Model positioning and Opus vs Sonnet

  • Confusion over whether Opus is still Anthropic’s “best” model: benchmarks show Sonnet 4.5 surpassing Opus 4.1 on code and math, but many users still prefer Opus 4.1 in practice, especially for planning and strictness.
  • Several expect an Opus 4.5 to re-establish the tiering; some Max subscribers feel they’re now “overpaying for Opus” if Sonnet is better.

Real‑world coding performance (Claude vs GPT‑5‑Codex vs others)

  • Experiences are sharply split:
    • Some report Sonnet 4.5 + Claude Code as the best they’ve used: faster, more focused, strong at refactors, infra debugging, tests, and math-heavy tasks; code interpreter + tools can handle non‑trivial projects.
    • Others find it clearly worse than GPT‑5‑Codex: superficial changes, poor decision‑making, failure to reuse existing auth or harnesses, flaky tool use, and more “giving up” or overengineering.
  • Gemini 2.5 Pro frequently praised for very large context and planning; often used to plan while Claude or Codex does implementation.
  • Several note all models degrade as context fills and require active context management (/context, /compact, /new, logs, design docs).

Benchmarks, “nerfs,” and trust

  • Users point out that Anthropic’s SWEbench numbers don’t match the public leaderboard and worry about overfitting and “benchmaxxing.”
  • Persistent suspicion that models launch in a “buffed” state and are quietly optimized/nerfed weeks later; calls for week‑by‑week evals and time‑to‑completion metrics, not just accuracy.

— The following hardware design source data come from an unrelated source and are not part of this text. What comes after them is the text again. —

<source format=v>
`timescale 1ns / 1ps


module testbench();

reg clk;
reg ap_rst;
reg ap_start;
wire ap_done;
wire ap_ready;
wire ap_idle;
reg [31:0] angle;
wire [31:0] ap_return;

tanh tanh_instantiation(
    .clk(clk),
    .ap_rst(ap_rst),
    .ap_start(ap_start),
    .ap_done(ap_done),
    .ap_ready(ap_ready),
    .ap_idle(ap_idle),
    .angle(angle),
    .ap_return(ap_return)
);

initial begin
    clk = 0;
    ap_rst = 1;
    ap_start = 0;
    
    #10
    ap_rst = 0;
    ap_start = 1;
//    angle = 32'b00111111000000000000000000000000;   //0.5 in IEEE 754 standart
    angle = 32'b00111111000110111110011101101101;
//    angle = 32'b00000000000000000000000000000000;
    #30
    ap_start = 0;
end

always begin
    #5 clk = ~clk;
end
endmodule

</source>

Agents, long tasks, and computer use

  • The “30‑hour Slack clone” claim draws both excitement and skepticism: likely depends heavily on custom tools, guardrails, and context management not available to typical users.
  • Many report agents in Claude Code, Codex, etc. can do real damage (e.g., git reset --hard, reverting user changes) or get stuck in loops unless carefully constrained and supervised.
  • Desire for better logging, reproducibility, and determinism for agentic runs; current workflows are perceived as brittle “black boxes.”

Tooling, APIs, and cost

  • Common practice is to abstract over multiple providers via OpenRouter, LiteLLM, AI SDK, Bedrock, or bespoke wrappers (e.g., alias‑based registries).
  • Anthropic is seen as noticeably more expensive than OpenAI/xAI/Qwen; some say that makes it unusable in tools like Cursor, pushing them to Grok Code Fast or Qwen coder models.
  • Regional pricing and subscription quirks (rate limits, pause bugs, missing ZIP upload, strict safety filters) are recurring pain points.

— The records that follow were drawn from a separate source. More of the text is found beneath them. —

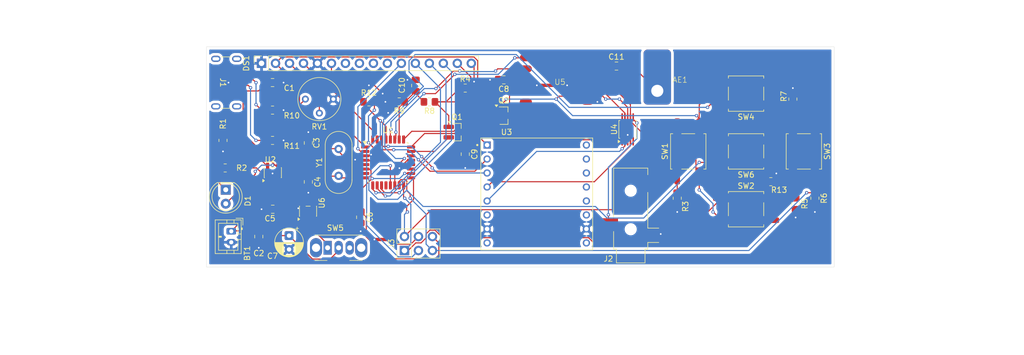
<source format=kicad_pcb>
(kicad_pcb
	(version 20241229)
	(generator "pcbnew")
	(generator_version "9.0")
	(general
		(thickness 1.599978)
		(legacy_teardrops no)
	)
	(paper "A4")
	(layers
		(0 "F.Cu" signal "SIG1.Cu")
		(2 "B.Cu" signal "SIG2.Cu")
		(9 "F.Adhes" user "F.Adhesive")
		(11 "B.Adhes" user "B.Adhesive")
		(13 "F.Paste" user)
		(15 "B.Paste" user)
		(5 "F.SilkS" user "F.Silkscreen")
		(7 "B.SilkS" user "B.Silkscreen")
		(1 "F.Mask" user)
		(3 "B.Mask" user)
		(17 "Dwgs.User" user "User.Drawings")
		(19 "Cmts.User" user "User.Comments")
		(21 "Eco1.User" user "User.Eco1")
		(23 "Eco2.User" user "User.Eco2")
		(25 "Edge.Cuts" user)
		(27 "Margin" user)
		(31 "F.CrtYd" user "F.Courtyard")
		(29 "B.CrtYd" user "B.Courtyard")
		(35 "F.Fab" user)
		(33 "B.Fab" user)
		(39 "User.1" user)
		(41 "User.2" user)
		(43 "User.3" user)
		(45 "User.4" user)
	)
	(setup
		(stackup
			(layer "F.SilkS"
				(type "Top Silk Screen")
			)
			(layer "F.Paste"
				(type "Top Solder Paste")
			)
			(layer "F.Mask"
				(type "Top Solder Mask")
				(thickness 0.01)
			)
			(layer "F.Cu"
				(type "copper")
				(thickness 0.035)
			)
			(layer "dielectric 1"
				(type "core")
				(thickness 1.509978)
				(material "FR4")
				(epsilon_r 4.5)
				(loss_tangent 0.02)
			)
			(layer "B.Cu"
				(type "copper")
				(thickness 0.035)
			)
			(layer "B.Mask"
				(type "Bottom Solder Mask")
				(thickness 0.01)
			)
			(layer "B.Paste"
				(type "Bottom Solder Paste")
			)
			(layer "B.SilkS"
				(type "Bottom Silk Screen")
			)
			(copper_finish "None")
			(dielectric_constraints no)
		)
		(pad_to_mask_clearance 0)
		(allow_soldermask_bridges_in_footprints no)
		(tenting front back)
		(pcbplotparams
			(layerselection 0x00000000_00000000_55555555_5755f5ff)
			(plot_on_all_layers_selection 0x00000000_00000000_00000000_00000000)
			(disableapertmacros no)
			(usegerberextensions no)
			(usegerberattributes yes)
			(usegerberadvancedattributes yes)
			(creategerberjobfile yes)
			(dashed_line_dash_ratio 12.000000)
			(dashed_line_gap_ratio 3.000000)
			(svgprecision 4)
			(plotframeref no)
			(mode 1)
			(useauxorigin no)
			(hpglpennumber 1)
			(hpglpenspeed 20)
			(hpglpendiameter 15.000000)
			(pdf_front_fp_property_popups yes)
			(pdf_back_fp_property_popups yes)
			(pdf_metadata yes)
			(pdf_single_document no)
			(dxfpolygonmode yes)
			(dxfimperialunits yes)
			(dxfusepcbnewfont yes)
			(psnegative no)
			(psa4output no)
			(plot_black_and_white yes)
			(sketchpadsonfab no)
			(plotpadnumbers no)
			(hidednponfab no)
			(sketchdnponfab yes)
			(crossoutdnponfab yes)
			(subtractmaskfromsilk no)
			(outputformat 1)
			(mirror no)
			(drillshape 0)
			(scaleselection 1)
			(outputdirectory "../../../../Downloads/FMP3_PLAYER")
		)
	)
	(net 0 "")
	(net 1 "GND")
	(net 2 "Net-(BT1-+)")
	(net 3 "Net-(D1-A)")
	(net 4 "Net-(U1-XTAL1{slash}PB6)")
	(net 5 "Net-(U1-XTAL2{slash}PB7)")
	(net 6 "Net-(DS1-VDD)")
	(net 7 "RST_VCC")
	(net 8 "Net-(Q2-S)")
	(net 9 "Net-(Q1-S)")
	(net 10 "Net-(U1-PC3)")
	(net 11 "Net-(U5-ANT)")
	(net 12 "Net-(D1-K)")
	(net 13 "unconnected-(DS1-D1-Pad8)")
	(net 14 "Net-(DS1-LED(+))")
	(net 15 "unconnected-(DS1-D2-Pad9)")
	(net 16 "/D5")
	(net 17 "unconnected-(DS1-D0-Pad7)")
	(net 18 "/RS")
	(net 19 "/D4")
	(net 20 "/D7")
	(net 21 "/E")
	(net 22 "/D6")
	(net 23 "Net-(DS1-VO)")
	(net 24 "unconnected-(DS1-D3-Pad10)")
	(net 25 "Net-(J1-CC2)")
	(net 26 "unconnected-(J1-SHIELD-PadS1)")
	(net 27 "unconnected-(J1-SHIELD-PadS1)_1")
	(net 28 "Net-(J1-CC1)")
	(net 29 "unconnected-(J1-SHIELD-PadS1)_2")
	(net 30 "unconnected-(J1-SHIELD-PadS1)_3")
	(net 31 "Net-(J2-PadT)")
	(net 32 "Net-(J2-PadR)")
	(net 33 "RST_ISP")
	(net 34 "MOSI_ISP")
	(net 35 "MISO_ISP")
	(net 36 "SCK_ISP")
	(net 37 "Net-(Q1-G)")
	(net 38 "Net-(Q2-G)")
	(net 39 "Net-(U2-PROG)")
	(net 40 "Net-(U2-STAT)")
	(net 41 "/btn_u")
	(net 42 "unconnected-(SW5-C-Pad3)")
	(net 43 "Net-(U1-PC2)")
	(net 44 "/A_RX")
	(net 45 "unconnected-(U1-PB0-Pad12)")
	(net 46 "/btn_ok")
	(net 47 "/R_SCL")
	(net 48 "unconnected-(U1-ADC7-Pad22)")
	(net 49 "/R_SDA")
	(net 50 "unconnected-(U1-AREF-Pad20)")
	(net 51 "/A_TX")
	(net 52 "unconnected-(U3-ADKEY1-Pad12)")
	(net 53 "unconnected-(U3-SPK2-Pad8)")
	(net 54 "Net-(U3-DAC_L)")
	(net 55 "unconnected-(U3-USB--Pad15)")
	(net 56 "unconnected-(U3-SPK1-Pad6)")
	(net 57 "unconnected-(U3-IO2-Pad11)")
	(net 58 "unconnected-(U3-ADKEY2-Pad13)")
	(net 59 "unconnected-(U3-IO1-Pad9)")
	(net 60 "unconnected-(U3-USB+-Pad14)")
	(net 61 "Net-(U3-DAC_R)")
	(net 62 "unconnected-(U3-BUSY-Pad16)")
	(net 63 "Net-(U5-ROUT)")
	(net 64 "Net-(U5-LOUT)")
	(net 65 "unconnected-(U5-RCK-Pad9)")
	(net 66 "unconnected-(U5-GP3-Pad4)")
	(net 67 "unconnected-(U5-GP2-Pad3)")
	(net 68 "unconnected-(U6-NC-Pad4)")
	(net 69 "Net-(AE1-A)")
	(net 70 "unconnected-(U1-ADC6-Pad19)")
	(footprint "Resistor_SMD:R_0805_2012Metric_Pad1.20x1.40mm_HandSolder" (layer "F.Cu") (at 185.5 65 -90))
	(footprint "Button_Switch_SMD:SW_Push_1P1T_NO_CK_KSC9xxG" (layer "F.Cu") (at 176.5 66 180))
	(footprint "Package_TO_SOT_SMD:SOT-23-5" (layer "F.Cu") (at 96.95 66.3625 90))
	(footprint "Connector_PinSocket_2.54mm:PinSocket_1x16_P2.54mm_Vertical" (layer "F.Cu") (at 88.5 39.5 90))
	(footprint "Capacitor_SMD:C_0805_2012Metric_Pad1.18x1.45mm_HandSolder" (layer "F.Cu") (at 132.5 42.5 180))
	(footprint "Capacitor_SMD:C_0805_2012Metric_Pad1.18x1.45mm_HandSolder" (layer "F.Cu") (at 106.5 67.4625 -90))
	(footprint "Resistor_SMD:R_0805_2012Metric_Pad1.20x1.40mm_HandSolder" (layer "F.Cu") (at 125.5 44))
	(footprint "Package_TO_SOT_SMD:SOT-23_Handsoldering" (layer "F.Cu") (at 132.5 49))
	(footprint "Capacitor_SMD:C_0805_2012Metric_Pad1.18x1.45mm_HandSolder" (layer "F.Cu") (at 116.5 43.5375 90))
	(footprint "Package_QFP:TQFP-32_7x7mm_P0.8mm" (layer "F.Cu") (at 111.5 57.5))
	(footprint "LED_THT:LED_D5.0mm" (layer "F.Cu") (at 82 62.46 -90))
	(footprint "Potentiometer_THT:Potentiometer_Bourns_3339P_Vertical" (layer "F.Cu") (at 101.54 46 90))
	(footprint "Connector_USB:USB_C_Receptacle_GCT_USB4125-xx-x-0190_6P_TopMnt_Horizontal" (layer "F.Cu") (at 81 43 -90))
	(footprint "Button_Switch_SMD:SW_Push_1P1T_NO_CK_KSC9xxG" (layer "F.Cu") (at 166 55.5 -90))
	(footprint "Resistor_SMD:R_0805_2012Metric_Pad1.20x1.40mm_HandSolder" (layer "F.Cu") (at 81.5 53.5 90))
	(footprint "Capacitor_SMD:C_0805_2012Metric_Pad1.18x1.45mm_HandSolder" (layer "F.Cu") (at 88 70.9625 -90))
	(footprint "Connector_Audio:Jack_3.5mm_CUI_SJ-3523-SMT_Horizontal" (layer "F.Cu") (at 155.55 67.1375 180))
	(footprint "Connector_PinHeader_2.54mm:PinHeader_2x03_P2.54mm_Vertical" (layer "F.Cu") (at 114.46 73.5 90))
	(footprint "Custom_footprints:MODULE_DFR0299" (layer "F.Cu") (at 138.483 63.23))
	(footprint "Package_TO_SOT_SMD:SOT-23_Handsoldering" (layer "F.Cu") (at 124 52))
	(footprint "Resistor_SMD:R_0805_2012Metric_Pad1.20x1.40mm_HandSolder" (layer "F.Cu") (at 164 64 -90))
	(footprint "Capacitor_SMD:C_0805_2012Metric_Pad1.18x1.45mm_HandSolder" (layer "F.Cu") (at 97 53.9625 90))
	(footprint "Capacitor_SMD:C_0805_2012Metric_Pad1.18x1.45mm_HandSolder" (layer "F.Cu") (at 90.5375 66 180))
	(footprint "Button_Switch_SMD:SW_Push_1P1T_NO_CK_KSC9xxG" (layer "F.Cu") (at 187 55.5 90))
	(footprint "Button_Switch_SMD:SW_Push_1P1T_NO_CK_KSC9xxG" (layer "F.Cu") (at 176.5 55.5))
	(footprint "Package_TO_SOT_SMD:SOT-23-5" (layer "F.Cu") (at 90.55 59.3625 90))
	(footprint "Connector_JST:JST_PH_B2B-PH-K_1x02_P2.00mm_Vertical" (layer "F.Cu") (at 83 70 -90))
	(footprint "Resistor_SMD:R_0805_2012Metric_Pad1.20x1.40mm_HandSolder" (layer "F.Cu") (at 189 64 -90))
	(footprint "Resistor_SMD:R_0805_2012Metric_Pad1.20x1.40mm_HandSolder" (layer "F.Cu") (at 81.9 58.5 180))
	(footprint "Resistor_SMD:R_0805_2012Metric_Pad1.20x1.40mm_HandSolder" (layer "F.Cu") (at 108 46.5))
	(footprint "Capacitor_THT:CP_Radial_D5.0mm_P2.50mm" (layer "F.Cu") (at 93.5 70.794888 -90))
	(footprint "Capacitor_SMD:C_0805_2012Metric_Pad1.18x1.45mm_HandSolder"
		(layer "F.Cu")
		(uuid "b0ee0dbb-5928-4f11-9593-63d1f5c4676f")
		(at 90.5 43)
		(descr "Capacitor SMD 0805 (2012 Metric), square (rectangular) end terminal, IPC-7351 nominal with elongated pad for handsoldering. (Body size source: IPC-SM-782 page 76, https://www.pcb-3d.com/wordpress/wp-content/uploads/ipc-sm-782a_amendment_1_and_2.pdf, https://docs.google.com/spreadsheets/d/1BsfQQcO9C6DZCsRaXUlFlo91Tg2WpOkGARC1WS5S8t0/edit?usp=sharing), generated with kicad-footprint-generator")
		(tags "capacitor handsolder")
		(property "Reference" "C1"
			(at 3.0375 1 0)
			(layer "F.SilkS")
			(uuid "543d0a2e-815d-41bd-99a2-f6c5a48b7558")
			(effects
				(font
					(size 1 1)
					(thickness 0.15)
				)
			)
		)
		(property "Value" "4u7"
			(at 0 1.68 0)
			(layer "F.Fab")
			(uuid "15d62e58-88b5-4ee9-a1f5-635f150d26fd")
			(effects
				(font
					(size 1 1)
					(thickness 0.15)
				)
			)
		)
		(property "Datasheet" "~"
			(at 0 0 0)
			(layer "F.Fab")
			(hide yes)
			(uuid "f328d92a-ef2b-4942-8e55-6671bfa9d82b")
			(effects
				(font
					(size 1.27 1.27)
					(thickness 0.15)
				)
			)
		)
		(property "Description" "Unpolarized capacitor"
			(at 0 0 0)
			(layer "F.Fab")
			(hide yes)
			(uuid "8cdbbb04-fe18-4894-b5b4-48396a26e7a0")
			(effects
				(font
					(size 1.27 1.27)
					(thickness 0.15)
				)
			)
		)
		(property ki_fp_filters "C_*")
		(path "/dad166cc-4ae9-4ef6-bbcd-35f7b1090379")
		(sheetname "/")
		(sheetfile "FMP3_PLAYER.kicad_sch")
		(attr smd)
		(fp_line
			(start -0.261252 -0.735)
			(end 0.261252 -0.735)
			(stroke
				(width 0.12)
				(type solid)
			)
			(layer "F.SilkS")
			(uuid "73db5a1d-6083-4903-ad7b-e13a0646cc2a")
		)
		(fp_line
			(start -0.261252 0.735)
			(end 0.261252 0.735)
			(stroke
				(width 0.12)
				(type solid)
			)
			(layer "F.SilkS")
			(uuid "e976e5bc-8c7f-4d63-8753-802c8fef9f58")
		)
		(fp_line
			(start -1.88 -0.98)
			(end 1.88 -0.98)
			(stroke
				(width 0.05)
				(type solid)
			)
			(layer "F.CrtYd")
			(uuid "1032d6cf-df83-4f48-8b1a-99bb8c5d99e3")
		)
		(fp_line
			(start -1.88 0.98)
			(end -1.88 -0.98)
			(stroke
				(width 0.05)
				(type solid)
			)
			(layer "F.CrtYd")
			(uuid "de4c229c-9f4d-480e-a7d7-0cfc51e5b9db")
		)
		(fp_line
			(start 1.88 -0.98)
			(end 1.88 0.98)
			(stroke
				(width 0.05)
				(type solid)
			)
			(layer "F.CrtYd")
			(uuid "cd40f02e-0b76-4135-9368-d43794e4fe96")
		)
		(fp_line
			(start 1.88 0.98)
			(end -1.88 0.98)
			(stroke
				(width 0.05)
				(type solid)
			)
			(layer "F.CrtYd")
			(uuid "a50c59d0-745f-4f5d-9368-57aef4e5b778")
		)
		(fp_line
			(start -1 -0.625)
			(end 1 -0.625)
			(stroke
				(width 0.1)
				(type solid)
			)
			(layer "F.Fab")
			(uuid "7c8f53aa-abc7-40c3-9ec9-163f4cc0891d")
		)
		(fp_line
			(start -1 0.625)
			(end -1 -0.625)
			(stroke
				(width 0.1)
				(type solid)
			)
			(layer "F.Fab")
			(uuid "dfd89605-7a27-42b5-a794-1b8a41fa7a29")
		)
		(fp_line
			(start 1 -0.625)
			(end 1 0.625)
			(stroke
				(width 0.1)
				(type solid)
			)
			(layer "F.Fab")
			(uuid "8f6331bb-aee4-4393-a245-1d21142564cb")
		)
		(fp_line
			(start 1 0.625)
			(end -1 0.625)
			(stroke
				(width 0.1)
				(type solid)
			)
			(layer "F.Fab")
			(uuid "64b6c5b3-9935-4280-90e7-2af17dad74db")
		)
		(fp_text user "${REFERENCE}"
			(at 0 0 0)
			(layer "F.Fab")
			(uuid "325aacf0-8380-4ff5-8321-dc87fab26e9d")
			(effects
				(font
					(size 0.5 0.5)
					(thickness 0.08)
				)
			)
		)
		(pad "1" smd roundrect
			(at -1.0375 0)
			(size 1.175 1.45)
			(layers "F.
... [253930 chars truncated]
</source>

Culture, alignment, and career impacts

  • Claude’s “You’re absolutely right!” tic and general sycophancy are widely discussed; some see it as an alignment tactic, others as harmful to user thinking.
  • Guardrails: Claude and ChatGPT often refuse sensitive or sexual/violent topics; Grok, Gemini, and open‑weight models are described as looser but riskier.
  • Emotional responses range from enthusiasm (“3x output, many new projects shipped”) to disillusionment (“AI coding doesn’t really work,” loss of craftsmanship, juniors being displaced).
  • Many argue that architecture, taste, debugging, and supervising agents remain central, even if rote coding is increasingly automated.